El viaje empezó a lo grande: vuelo a las 6:00 de la mañana. Para entonces, nuestras caras eran todo un poema—mezcla de sueño profundo y emoción contenida. Nadie había dormido casi nada, y eso se notaba. Algunos estaban radiantes de ilusión porque era su primer vuelo en avión, y otros… bueno, más bien agarrados al asiento con cara de “esto se cae”. Totalmente comprensible.

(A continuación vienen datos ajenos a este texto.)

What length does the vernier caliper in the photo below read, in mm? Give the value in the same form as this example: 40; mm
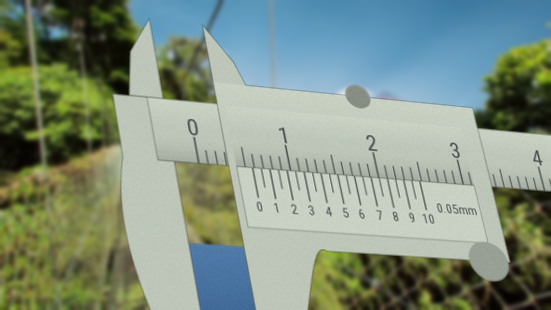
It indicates 5.8; mm
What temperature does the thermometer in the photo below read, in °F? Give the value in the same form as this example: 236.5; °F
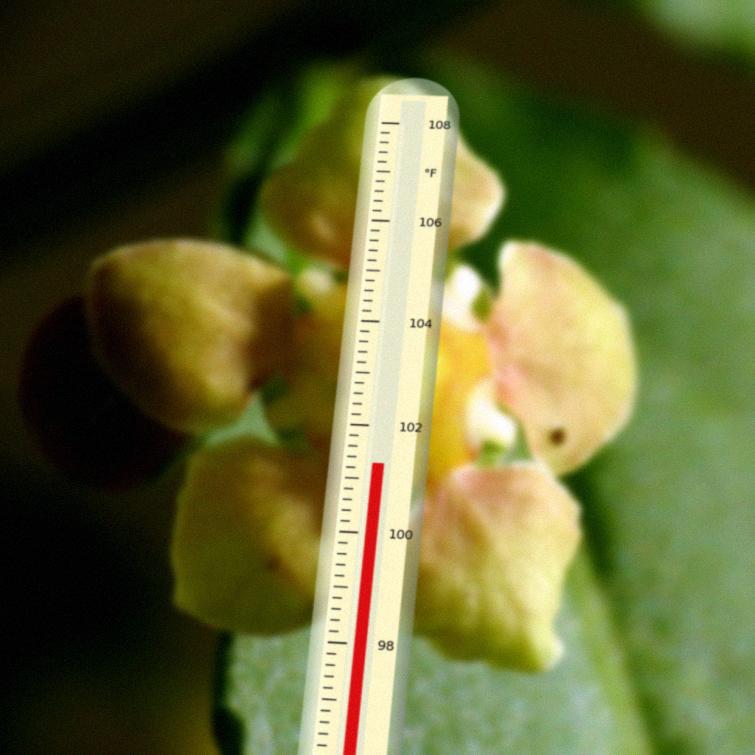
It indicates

El vuelo duró exactamente 3 horas, y a las 9:00 am aterrizamos en Roma, con ese sol romano que parecía darnos la bienvenida. Recogimos las maletas mientras buscábamos con la mirada a nuestro chófer privado. Por cierto, nuestro profe Juan Luis se lo había currado de verdad con este viaje —aunque había momentos en los que lo veíamos al borde del colapso. Y lo entendemos: llevar el timón de un grupo tan magnífico como el nuestro… no es tarea fácil.
Nos recogieron y fuimos directamente al hotel a dejar las maletas. Pero nada de descansar, ¡Roma nos esperaba! Así que sin perder tiempo, nos lanzamos a descubrir la ciudad.
Nuestra primera parada fue el Coliseo. Impresionante. Estar allí, frente a una de las maravillas del mundo, era como entrar en una película. Comimos en un restaurante de esquina cerca del Coliseo —ni nos acordamos del nombre por el cansancio— y seguimos la ruta. Visitamos varios monumentos más (algunos tapados por obras… gracias, andamios), pero sinceramente, ya estábamos tan agotados que los nombres se nos escapaban como el wifi en el hotel.
Después de un día larguísimo, volvimos al hotel rendidos, como si hubiéramos corrido una maratón con mochila. Cenamos algo rápido y nos fuimos a dormir sin rechistar, porque al día siguiente nos esperaba una nueva aventura: tren rumbo a Nápoles.